** Opening SOURCE INFORMATION block **
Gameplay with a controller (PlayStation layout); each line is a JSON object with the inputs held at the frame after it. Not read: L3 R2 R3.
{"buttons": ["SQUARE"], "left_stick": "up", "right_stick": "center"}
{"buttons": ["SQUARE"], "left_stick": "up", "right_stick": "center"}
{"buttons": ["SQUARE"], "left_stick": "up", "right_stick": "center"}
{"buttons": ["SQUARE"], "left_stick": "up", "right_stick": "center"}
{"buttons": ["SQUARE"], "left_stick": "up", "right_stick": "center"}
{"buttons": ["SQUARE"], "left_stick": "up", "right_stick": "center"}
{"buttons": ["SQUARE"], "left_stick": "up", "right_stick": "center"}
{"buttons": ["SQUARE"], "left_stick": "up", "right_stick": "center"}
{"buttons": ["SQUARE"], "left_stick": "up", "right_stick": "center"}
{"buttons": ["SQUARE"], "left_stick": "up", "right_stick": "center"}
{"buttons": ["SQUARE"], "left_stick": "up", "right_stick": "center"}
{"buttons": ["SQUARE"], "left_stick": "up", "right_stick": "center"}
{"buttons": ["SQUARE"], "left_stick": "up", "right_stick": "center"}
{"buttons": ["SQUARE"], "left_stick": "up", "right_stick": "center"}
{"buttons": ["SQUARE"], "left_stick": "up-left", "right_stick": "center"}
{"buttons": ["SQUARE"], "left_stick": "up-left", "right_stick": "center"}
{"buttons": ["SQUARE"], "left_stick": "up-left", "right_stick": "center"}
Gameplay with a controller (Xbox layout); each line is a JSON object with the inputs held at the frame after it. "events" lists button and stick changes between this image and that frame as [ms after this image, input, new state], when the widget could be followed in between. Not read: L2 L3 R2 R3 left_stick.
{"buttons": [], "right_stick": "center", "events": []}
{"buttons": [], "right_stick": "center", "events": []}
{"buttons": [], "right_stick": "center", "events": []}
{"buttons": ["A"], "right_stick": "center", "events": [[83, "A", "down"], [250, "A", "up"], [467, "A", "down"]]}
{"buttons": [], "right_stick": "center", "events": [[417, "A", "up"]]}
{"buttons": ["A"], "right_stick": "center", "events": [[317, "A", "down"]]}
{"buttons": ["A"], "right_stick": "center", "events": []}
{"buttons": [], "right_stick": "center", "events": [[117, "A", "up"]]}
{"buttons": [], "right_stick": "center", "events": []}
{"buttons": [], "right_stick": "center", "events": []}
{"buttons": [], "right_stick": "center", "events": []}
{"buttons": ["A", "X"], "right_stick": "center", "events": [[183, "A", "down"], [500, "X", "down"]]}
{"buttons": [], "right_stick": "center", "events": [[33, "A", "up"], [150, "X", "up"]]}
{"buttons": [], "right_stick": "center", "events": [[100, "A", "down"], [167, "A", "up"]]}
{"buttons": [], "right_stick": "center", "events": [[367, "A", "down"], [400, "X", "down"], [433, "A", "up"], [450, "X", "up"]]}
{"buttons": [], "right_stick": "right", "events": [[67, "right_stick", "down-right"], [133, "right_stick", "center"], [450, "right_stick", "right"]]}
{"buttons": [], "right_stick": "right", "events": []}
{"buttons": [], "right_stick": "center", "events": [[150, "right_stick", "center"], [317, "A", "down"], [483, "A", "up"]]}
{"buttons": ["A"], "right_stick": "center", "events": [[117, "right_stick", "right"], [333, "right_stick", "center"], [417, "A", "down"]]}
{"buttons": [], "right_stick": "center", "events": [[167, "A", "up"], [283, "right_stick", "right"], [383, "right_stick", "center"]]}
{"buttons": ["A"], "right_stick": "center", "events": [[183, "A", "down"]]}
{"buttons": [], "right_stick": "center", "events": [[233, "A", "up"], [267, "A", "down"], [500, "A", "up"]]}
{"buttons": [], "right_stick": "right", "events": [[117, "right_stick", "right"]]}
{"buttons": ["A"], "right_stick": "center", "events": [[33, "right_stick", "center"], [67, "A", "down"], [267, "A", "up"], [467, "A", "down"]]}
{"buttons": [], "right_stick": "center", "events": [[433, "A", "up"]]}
** Closing SOURCE INFORMATION block **
EXERCISE PROMPT: Find every line above that includes the word "held" and report only how many there are.

RESPONSE: 2